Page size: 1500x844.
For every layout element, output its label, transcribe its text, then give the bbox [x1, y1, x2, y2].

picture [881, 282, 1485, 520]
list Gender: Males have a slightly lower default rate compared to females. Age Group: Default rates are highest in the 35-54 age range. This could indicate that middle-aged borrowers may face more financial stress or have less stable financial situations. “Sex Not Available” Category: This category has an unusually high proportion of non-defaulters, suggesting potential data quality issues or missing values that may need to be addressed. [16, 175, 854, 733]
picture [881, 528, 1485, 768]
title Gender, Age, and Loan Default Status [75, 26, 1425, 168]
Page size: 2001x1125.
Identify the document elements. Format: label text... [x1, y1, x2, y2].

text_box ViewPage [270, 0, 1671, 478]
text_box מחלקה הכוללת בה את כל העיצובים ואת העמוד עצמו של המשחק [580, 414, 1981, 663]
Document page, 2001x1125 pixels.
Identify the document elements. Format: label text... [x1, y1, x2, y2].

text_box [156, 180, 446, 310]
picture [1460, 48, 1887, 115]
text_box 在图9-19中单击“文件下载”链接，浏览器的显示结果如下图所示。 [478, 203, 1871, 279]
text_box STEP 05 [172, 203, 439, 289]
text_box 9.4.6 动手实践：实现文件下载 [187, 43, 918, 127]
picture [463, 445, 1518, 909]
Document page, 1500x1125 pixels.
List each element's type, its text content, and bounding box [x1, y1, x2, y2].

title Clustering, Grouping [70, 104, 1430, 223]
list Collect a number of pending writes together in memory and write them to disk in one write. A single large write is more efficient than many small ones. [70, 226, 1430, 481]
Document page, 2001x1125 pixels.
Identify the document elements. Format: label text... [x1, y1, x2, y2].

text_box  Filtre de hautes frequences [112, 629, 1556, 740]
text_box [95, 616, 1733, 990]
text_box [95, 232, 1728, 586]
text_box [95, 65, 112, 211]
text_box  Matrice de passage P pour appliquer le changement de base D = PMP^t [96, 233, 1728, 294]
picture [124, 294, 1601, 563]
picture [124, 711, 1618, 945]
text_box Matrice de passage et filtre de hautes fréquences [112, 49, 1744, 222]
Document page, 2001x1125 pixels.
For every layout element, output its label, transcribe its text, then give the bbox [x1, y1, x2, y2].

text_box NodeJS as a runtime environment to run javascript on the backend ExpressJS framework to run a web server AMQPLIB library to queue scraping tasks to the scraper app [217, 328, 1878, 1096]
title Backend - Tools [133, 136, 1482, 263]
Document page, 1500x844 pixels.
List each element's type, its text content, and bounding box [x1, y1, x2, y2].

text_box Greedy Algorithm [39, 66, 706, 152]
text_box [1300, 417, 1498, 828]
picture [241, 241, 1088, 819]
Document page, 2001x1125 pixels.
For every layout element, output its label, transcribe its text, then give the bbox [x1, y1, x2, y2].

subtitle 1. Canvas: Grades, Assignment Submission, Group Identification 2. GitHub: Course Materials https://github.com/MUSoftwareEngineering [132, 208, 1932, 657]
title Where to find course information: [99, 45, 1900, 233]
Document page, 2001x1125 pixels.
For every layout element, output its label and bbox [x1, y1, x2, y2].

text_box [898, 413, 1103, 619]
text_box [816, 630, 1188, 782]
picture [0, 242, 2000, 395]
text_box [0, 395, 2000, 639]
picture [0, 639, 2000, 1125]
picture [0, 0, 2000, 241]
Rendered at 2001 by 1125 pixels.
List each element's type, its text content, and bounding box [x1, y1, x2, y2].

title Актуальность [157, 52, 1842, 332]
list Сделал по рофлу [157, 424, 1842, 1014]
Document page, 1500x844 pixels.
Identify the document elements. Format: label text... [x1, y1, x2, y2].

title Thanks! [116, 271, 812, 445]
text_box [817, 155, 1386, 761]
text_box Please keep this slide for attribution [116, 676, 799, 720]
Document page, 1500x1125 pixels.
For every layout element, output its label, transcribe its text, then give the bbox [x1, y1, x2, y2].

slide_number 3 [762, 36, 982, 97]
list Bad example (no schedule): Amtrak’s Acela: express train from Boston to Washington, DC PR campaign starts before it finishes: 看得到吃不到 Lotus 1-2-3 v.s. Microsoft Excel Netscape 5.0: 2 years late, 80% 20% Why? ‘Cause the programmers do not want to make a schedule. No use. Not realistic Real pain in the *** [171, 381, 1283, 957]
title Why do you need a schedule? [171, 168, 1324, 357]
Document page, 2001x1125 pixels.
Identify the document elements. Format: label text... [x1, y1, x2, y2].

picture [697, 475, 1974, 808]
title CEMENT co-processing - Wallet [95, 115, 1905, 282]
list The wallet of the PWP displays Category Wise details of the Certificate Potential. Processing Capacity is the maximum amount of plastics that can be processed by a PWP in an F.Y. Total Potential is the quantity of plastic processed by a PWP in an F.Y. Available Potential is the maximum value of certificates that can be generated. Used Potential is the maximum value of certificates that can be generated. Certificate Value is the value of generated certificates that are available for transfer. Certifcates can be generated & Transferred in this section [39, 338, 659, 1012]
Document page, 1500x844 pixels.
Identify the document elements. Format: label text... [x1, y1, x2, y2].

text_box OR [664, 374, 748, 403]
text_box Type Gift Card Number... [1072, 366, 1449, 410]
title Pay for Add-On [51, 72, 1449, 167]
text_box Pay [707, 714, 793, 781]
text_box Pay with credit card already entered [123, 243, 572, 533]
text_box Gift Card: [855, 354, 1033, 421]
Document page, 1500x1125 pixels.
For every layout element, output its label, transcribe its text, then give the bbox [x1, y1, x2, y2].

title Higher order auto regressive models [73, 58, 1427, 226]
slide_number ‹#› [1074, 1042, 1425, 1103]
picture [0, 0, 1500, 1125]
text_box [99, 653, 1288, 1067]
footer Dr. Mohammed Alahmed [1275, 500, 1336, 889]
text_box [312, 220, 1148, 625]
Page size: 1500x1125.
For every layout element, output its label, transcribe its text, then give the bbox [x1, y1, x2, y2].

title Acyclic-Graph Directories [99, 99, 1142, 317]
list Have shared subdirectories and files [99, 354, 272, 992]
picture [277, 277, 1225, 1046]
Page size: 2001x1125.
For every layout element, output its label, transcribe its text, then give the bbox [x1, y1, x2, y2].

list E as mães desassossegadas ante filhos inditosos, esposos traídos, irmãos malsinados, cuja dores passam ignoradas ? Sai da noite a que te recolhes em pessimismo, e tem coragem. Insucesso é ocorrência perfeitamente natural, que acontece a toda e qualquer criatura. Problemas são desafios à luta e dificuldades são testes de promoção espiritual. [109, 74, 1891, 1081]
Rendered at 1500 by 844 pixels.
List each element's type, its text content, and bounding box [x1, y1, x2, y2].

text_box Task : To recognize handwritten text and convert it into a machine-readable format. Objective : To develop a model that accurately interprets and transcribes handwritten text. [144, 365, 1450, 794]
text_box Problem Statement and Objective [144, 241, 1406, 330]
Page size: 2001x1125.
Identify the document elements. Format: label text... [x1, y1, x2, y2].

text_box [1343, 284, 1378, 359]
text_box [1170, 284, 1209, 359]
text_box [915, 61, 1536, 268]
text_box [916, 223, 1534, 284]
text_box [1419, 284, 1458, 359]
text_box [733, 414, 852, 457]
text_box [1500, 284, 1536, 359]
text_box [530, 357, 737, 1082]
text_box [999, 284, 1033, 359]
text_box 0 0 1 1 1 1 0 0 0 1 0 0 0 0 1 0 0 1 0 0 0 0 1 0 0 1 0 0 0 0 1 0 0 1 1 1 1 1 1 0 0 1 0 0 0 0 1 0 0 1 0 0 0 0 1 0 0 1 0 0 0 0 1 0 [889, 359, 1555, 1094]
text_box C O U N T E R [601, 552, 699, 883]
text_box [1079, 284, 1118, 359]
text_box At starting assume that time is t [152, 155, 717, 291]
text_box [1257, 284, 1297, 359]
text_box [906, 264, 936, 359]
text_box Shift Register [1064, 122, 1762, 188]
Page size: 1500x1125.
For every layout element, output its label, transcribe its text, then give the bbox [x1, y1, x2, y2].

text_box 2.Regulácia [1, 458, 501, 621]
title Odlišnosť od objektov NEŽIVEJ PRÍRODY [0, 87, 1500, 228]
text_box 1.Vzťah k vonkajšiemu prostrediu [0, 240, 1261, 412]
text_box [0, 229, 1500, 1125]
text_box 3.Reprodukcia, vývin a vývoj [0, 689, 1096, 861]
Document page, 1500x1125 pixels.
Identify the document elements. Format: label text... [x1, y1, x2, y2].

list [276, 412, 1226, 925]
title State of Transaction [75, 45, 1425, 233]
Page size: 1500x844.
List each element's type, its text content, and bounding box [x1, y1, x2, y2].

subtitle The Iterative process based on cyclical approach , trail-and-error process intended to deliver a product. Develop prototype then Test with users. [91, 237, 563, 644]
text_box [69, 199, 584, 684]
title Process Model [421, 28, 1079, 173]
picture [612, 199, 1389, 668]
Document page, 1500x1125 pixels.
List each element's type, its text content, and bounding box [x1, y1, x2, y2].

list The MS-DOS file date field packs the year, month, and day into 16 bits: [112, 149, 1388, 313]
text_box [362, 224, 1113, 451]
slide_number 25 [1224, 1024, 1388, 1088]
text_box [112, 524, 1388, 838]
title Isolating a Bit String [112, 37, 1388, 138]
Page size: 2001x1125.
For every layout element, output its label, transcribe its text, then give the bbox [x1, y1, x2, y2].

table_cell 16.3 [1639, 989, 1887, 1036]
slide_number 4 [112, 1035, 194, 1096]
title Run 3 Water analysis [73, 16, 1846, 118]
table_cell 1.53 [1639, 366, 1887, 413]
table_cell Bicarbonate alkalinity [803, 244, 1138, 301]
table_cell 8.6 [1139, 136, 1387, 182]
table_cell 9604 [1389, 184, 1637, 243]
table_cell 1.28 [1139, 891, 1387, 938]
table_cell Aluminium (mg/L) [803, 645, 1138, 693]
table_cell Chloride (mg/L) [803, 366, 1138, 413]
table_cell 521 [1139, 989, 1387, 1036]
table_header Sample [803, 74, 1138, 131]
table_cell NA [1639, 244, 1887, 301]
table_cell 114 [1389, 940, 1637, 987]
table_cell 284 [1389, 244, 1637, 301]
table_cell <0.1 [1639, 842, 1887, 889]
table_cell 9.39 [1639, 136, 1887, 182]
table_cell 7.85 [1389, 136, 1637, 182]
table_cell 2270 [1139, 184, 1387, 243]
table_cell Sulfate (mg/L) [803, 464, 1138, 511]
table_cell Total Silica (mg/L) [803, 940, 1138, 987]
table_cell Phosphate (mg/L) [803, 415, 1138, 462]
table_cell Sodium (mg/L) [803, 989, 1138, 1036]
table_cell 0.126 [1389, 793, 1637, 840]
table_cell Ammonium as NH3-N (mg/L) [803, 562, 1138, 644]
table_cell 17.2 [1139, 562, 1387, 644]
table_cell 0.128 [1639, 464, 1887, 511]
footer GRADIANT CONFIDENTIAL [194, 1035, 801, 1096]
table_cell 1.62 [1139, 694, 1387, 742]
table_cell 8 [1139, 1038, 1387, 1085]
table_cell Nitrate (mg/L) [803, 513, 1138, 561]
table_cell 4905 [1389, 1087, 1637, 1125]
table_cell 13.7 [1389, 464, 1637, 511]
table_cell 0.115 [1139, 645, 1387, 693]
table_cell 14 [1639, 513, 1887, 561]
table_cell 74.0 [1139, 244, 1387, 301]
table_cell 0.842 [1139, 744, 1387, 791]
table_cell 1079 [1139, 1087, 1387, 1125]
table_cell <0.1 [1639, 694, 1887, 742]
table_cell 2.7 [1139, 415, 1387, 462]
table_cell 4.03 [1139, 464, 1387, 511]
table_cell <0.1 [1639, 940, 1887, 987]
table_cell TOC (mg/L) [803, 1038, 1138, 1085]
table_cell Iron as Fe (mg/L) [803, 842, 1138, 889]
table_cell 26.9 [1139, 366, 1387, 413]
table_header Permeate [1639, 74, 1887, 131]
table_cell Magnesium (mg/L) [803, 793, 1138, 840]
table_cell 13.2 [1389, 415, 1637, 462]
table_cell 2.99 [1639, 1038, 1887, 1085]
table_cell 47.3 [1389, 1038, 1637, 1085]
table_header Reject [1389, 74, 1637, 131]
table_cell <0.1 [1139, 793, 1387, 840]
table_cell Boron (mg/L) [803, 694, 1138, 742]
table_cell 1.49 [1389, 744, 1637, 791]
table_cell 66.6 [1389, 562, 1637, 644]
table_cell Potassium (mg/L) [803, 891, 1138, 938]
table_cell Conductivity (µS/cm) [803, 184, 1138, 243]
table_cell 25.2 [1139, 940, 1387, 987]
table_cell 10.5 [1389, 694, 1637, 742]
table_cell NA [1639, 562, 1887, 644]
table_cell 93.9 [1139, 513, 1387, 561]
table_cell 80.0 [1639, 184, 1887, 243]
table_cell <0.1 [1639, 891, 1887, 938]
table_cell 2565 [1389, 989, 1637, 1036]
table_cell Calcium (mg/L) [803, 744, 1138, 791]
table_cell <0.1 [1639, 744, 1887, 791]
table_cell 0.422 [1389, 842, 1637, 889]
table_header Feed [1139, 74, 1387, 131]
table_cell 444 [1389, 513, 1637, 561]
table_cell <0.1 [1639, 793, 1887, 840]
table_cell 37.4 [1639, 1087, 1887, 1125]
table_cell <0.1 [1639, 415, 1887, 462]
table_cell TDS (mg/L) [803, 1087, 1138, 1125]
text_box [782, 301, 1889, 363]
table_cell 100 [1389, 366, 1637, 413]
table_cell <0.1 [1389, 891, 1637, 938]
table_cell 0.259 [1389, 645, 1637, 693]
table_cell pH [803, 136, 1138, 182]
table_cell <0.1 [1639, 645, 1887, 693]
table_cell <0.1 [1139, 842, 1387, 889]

• [Work order]
Only lines with the string "Rendered" are wanted; please find each one in the listing and copy it.

• [Answer]
Rendered at 2001 by 1125 pixels.
Rendered at 1500 by 844 pixels.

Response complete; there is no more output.